- Requirement
Examine the entries and show every line in which the word "delhaize" is found.

- Dataset content
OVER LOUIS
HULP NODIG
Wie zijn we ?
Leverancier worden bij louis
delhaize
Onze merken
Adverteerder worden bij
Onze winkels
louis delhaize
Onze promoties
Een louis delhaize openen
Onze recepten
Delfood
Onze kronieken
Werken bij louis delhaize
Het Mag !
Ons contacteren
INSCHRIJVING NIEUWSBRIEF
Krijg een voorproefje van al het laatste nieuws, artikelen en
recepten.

- Answer for the task
delhaize
louis delhaize
Een louis delhaize openen
Werken bij louis delhaize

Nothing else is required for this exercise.